Sembra una parte del racconto che mai è riuscita a scrivere la giornalista di Rai Tre Ilaria Alpi, uccisa a Mogadiscio tempo dopo il delitto Rostagno, assieme a Miran Hrovatin, quando sembrava avesse scoperto strani traffici della cooperazione italiana in Somalia, navi che portavano armi e rifiuti tossici, rifiuti pericolosi finiti seppelliti sotto le strade della Somalia, motovedette che dovevano portato aiuti sanitari che avrebbero trasportato altro verso Mogadiscio.
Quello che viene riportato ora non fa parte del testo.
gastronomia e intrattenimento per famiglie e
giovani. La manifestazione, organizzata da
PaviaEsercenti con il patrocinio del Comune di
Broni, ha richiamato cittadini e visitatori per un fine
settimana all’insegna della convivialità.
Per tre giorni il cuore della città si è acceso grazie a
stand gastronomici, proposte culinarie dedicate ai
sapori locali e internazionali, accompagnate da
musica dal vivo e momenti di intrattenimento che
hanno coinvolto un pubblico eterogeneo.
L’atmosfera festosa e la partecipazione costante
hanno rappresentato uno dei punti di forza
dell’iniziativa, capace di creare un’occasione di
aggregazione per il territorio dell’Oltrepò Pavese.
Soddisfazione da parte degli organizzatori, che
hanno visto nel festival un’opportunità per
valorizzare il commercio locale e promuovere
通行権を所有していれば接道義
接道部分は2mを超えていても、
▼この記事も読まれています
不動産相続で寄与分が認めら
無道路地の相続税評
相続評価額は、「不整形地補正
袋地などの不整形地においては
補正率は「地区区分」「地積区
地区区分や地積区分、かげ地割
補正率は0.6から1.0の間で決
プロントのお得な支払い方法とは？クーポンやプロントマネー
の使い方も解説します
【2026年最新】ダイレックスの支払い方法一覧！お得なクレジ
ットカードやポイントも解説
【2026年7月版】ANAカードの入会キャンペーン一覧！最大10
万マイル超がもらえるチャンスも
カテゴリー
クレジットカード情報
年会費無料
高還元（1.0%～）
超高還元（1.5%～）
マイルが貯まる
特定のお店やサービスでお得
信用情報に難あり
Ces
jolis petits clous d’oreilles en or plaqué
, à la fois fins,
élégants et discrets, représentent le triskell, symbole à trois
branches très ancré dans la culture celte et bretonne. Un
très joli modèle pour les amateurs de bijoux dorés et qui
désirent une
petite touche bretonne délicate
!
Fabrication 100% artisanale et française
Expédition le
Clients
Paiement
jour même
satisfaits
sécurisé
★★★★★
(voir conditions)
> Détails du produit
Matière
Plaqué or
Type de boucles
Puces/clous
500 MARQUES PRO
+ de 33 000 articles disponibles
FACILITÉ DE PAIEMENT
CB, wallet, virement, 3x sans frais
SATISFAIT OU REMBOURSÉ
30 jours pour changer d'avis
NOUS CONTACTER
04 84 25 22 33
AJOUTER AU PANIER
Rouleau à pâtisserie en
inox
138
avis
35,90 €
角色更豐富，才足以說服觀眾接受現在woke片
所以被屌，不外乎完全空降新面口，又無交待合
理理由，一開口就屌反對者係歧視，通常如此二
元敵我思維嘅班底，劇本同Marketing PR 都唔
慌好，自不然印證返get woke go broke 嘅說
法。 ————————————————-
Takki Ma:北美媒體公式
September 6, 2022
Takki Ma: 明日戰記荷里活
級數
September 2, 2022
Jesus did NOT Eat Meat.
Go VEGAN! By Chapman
Il pentito Vincenzo Sinacori ha parlato ai pm di Palermo di armi e rifiuti tossici. Non era il 1988 ma il 1985 ricorda l’ex boss di Mazara e le armi arrivarono a Marsala. Era l’epoca in cui tra Marsala e Mazara stavano nascosti i latitanti più importanti di Cosa nostra, come Totò Riina, erano gli anni in cui sono spariti, inghiottiti da lupare bianche, i vecchi boss trapanesi, uccisi dai corleonesi perché di loro non si fidavano abbastanza. E perché tanta ricerca di fiducia e di cieca obbedienza da parte di Riina e soci? La cosa si può spiegare solo con la necessità di essere sicuri che certe cose potevano farsi senza che nessuno avrebbe mai tradito niente.

Un traffico di armi, un altro di scorie e rifiuti tossici, fatti con la complicità di pezzi dello Stato potrebbe giustificare la necessità di essere attorniati da chi sapeva mantenere il silenzio. Sinacori racconta del traffico di armi e ricorda che di mezzo c’era anche quello di rifiuti tossici, ma in questo caso i rifiuti non arrivavano a Trapani, ma semmai da Trapani partivano. “Erano rifiuti che provenivano dagli ospedali”.

Invece di essere smaltiti davvero si facevano sparire. Erano le imprese della mafia a gestire questi appalti, facevano in modo che risultasse un regolare smaltimento, ma quei rifiuti non finivano nei centri autorizzati: “Per quello che ne ho saputo questi carichi finivano in Umbria” ha detto Sinacori, ha spiegato di non conoscere particolari approfonditi ma di questo lui ha detto di avere sentito parlare durante quelle sue “passeggiate” con don Ciccio u muraturi.